- Problem requirements: Find the line with "Page size: 1500x1125." and the line with "List each element's" in the entries below; output exactly those two lines, every line between them, and no others.

START Source data

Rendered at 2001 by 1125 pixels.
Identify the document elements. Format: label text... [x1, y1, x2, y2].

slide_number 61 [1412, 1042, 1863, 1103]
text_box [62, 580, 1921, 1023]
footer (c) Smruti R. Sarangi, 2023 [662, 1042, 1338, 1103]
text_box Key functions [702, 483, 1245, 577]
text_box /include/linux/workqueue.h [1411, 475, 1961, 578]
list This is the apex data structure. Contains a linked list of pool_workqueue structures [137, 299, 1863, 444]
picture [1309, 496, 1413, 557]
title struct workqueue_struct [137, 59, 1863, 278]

END Source data
START Source data

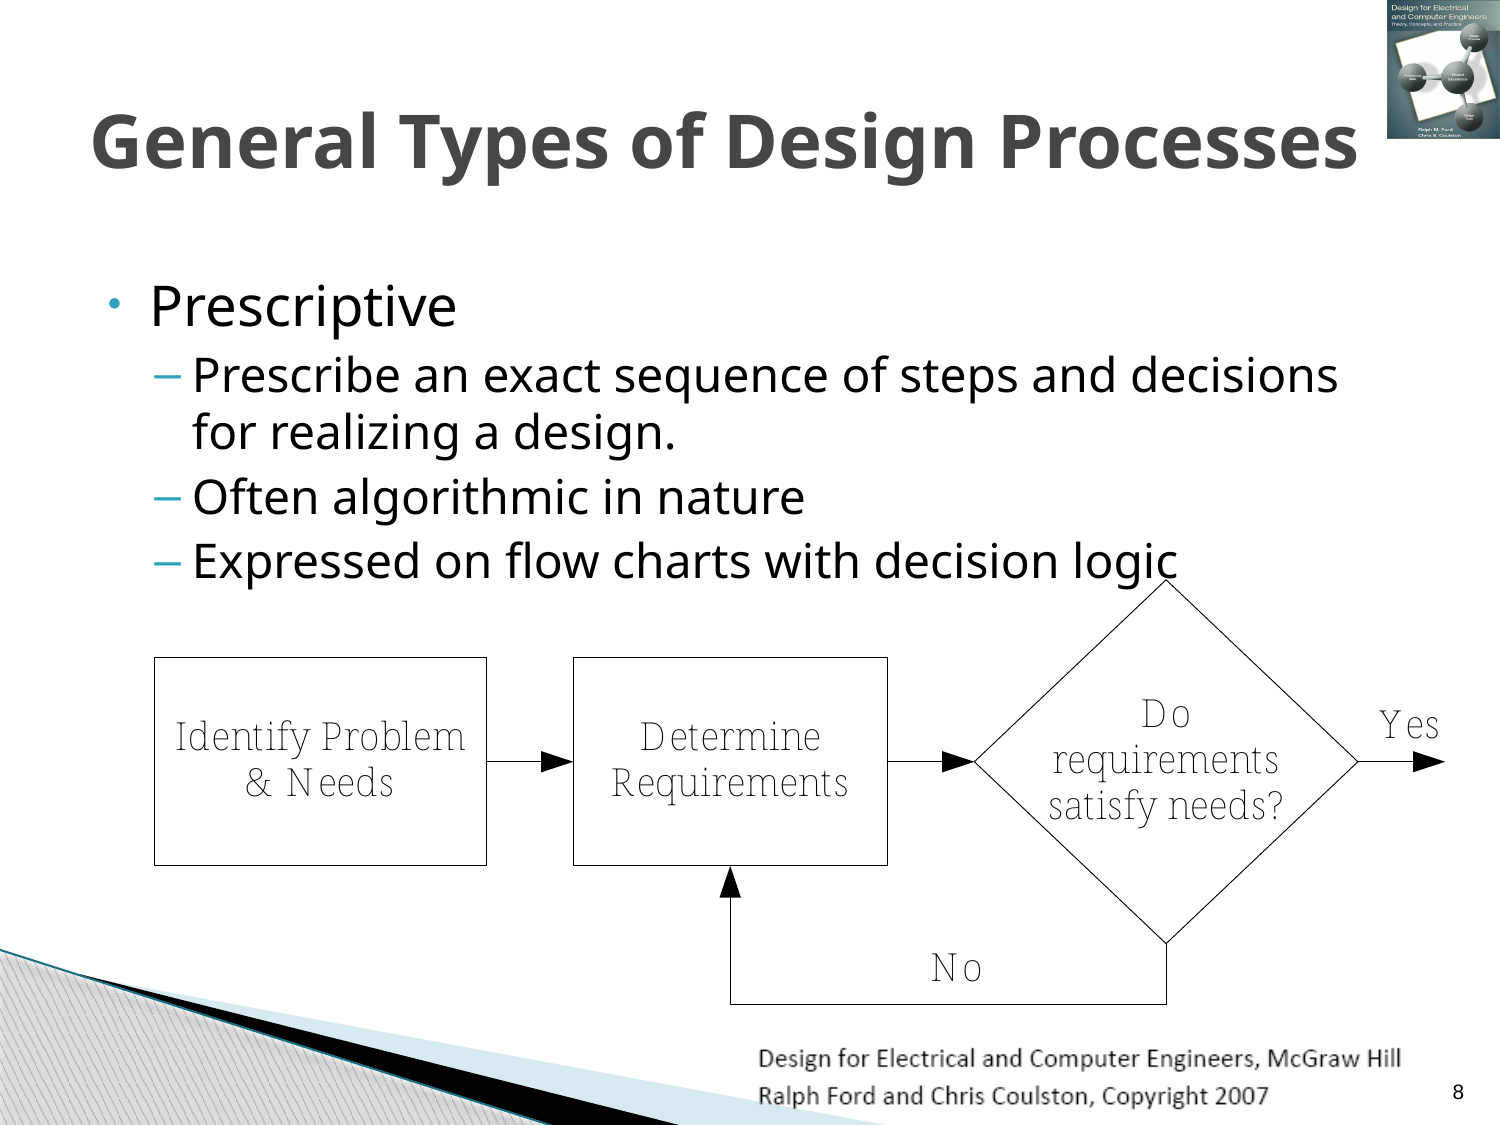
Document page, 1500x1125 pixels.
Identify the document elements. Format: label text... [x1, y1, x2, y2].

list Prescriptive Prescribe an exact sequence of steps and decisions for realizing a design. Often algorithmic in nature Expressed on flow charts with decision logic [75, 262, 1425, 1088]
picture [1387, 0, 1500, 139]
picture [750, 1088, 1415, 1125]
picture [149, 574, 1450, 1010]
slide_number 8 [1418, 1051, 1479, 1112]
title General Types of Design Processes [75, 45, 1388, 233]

END Source data
START Source data

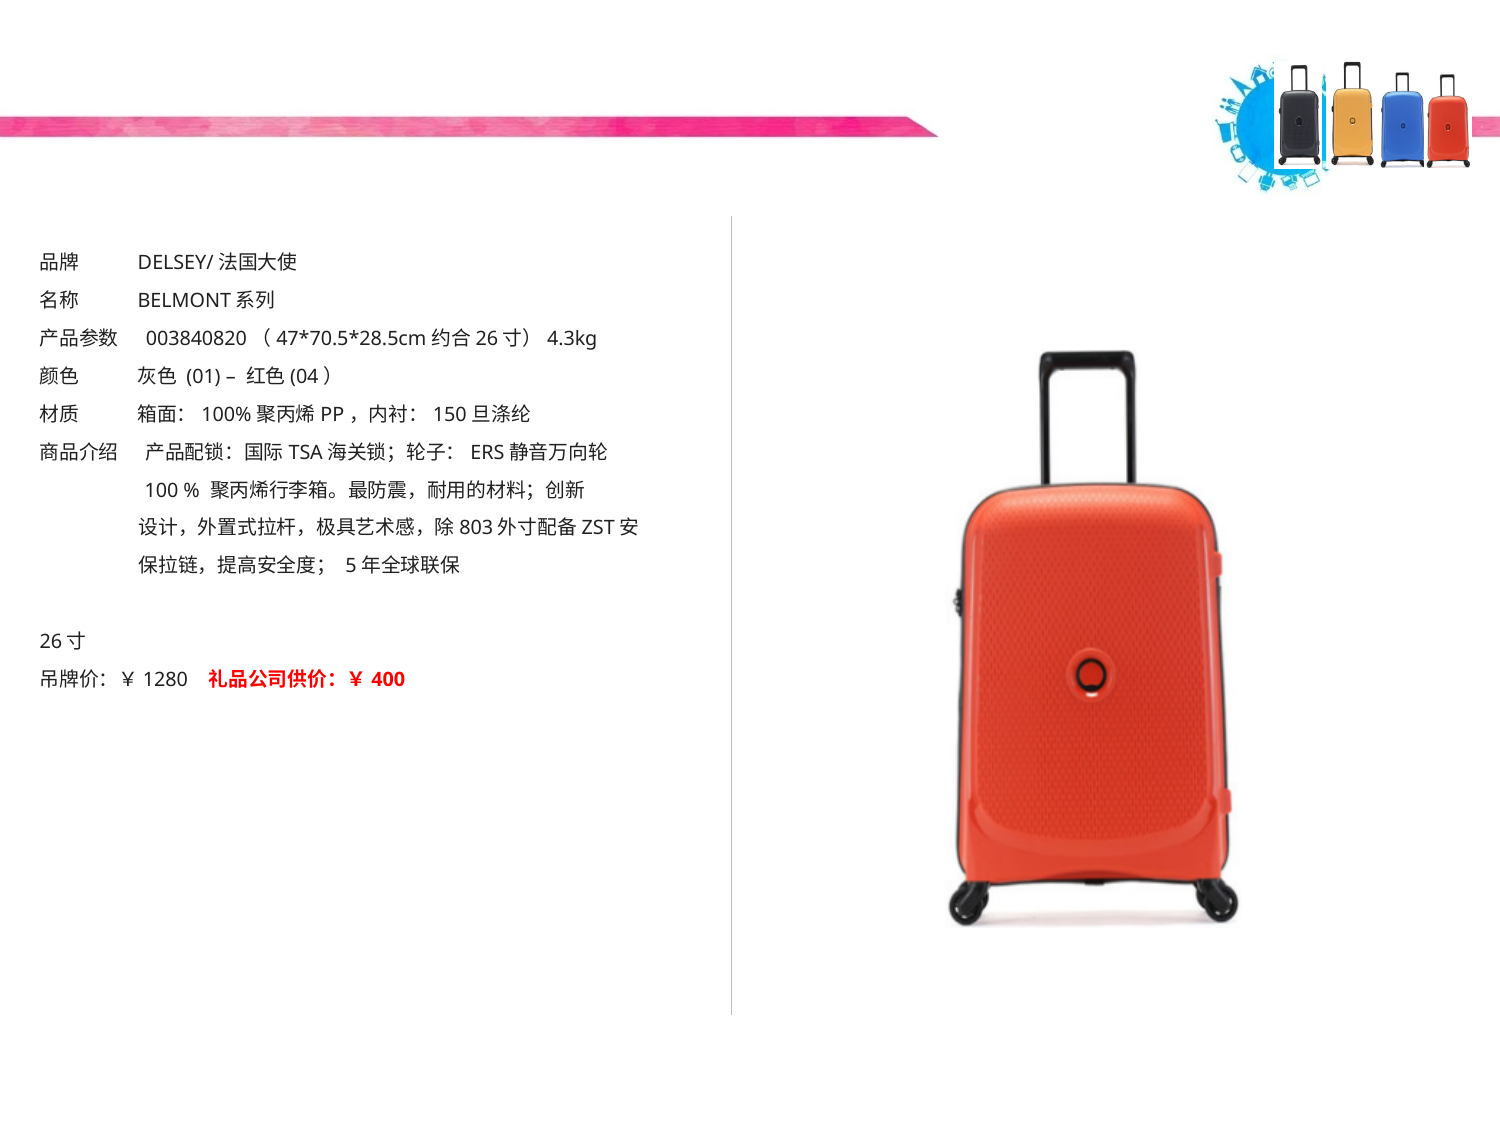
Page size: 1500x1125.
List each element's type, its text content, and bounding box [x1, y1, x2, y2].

END Source data

- Output of the exercise:
Page size: 1500x1125.
List each element's type, its text content, and bounding box [x1, y1, x2, y2].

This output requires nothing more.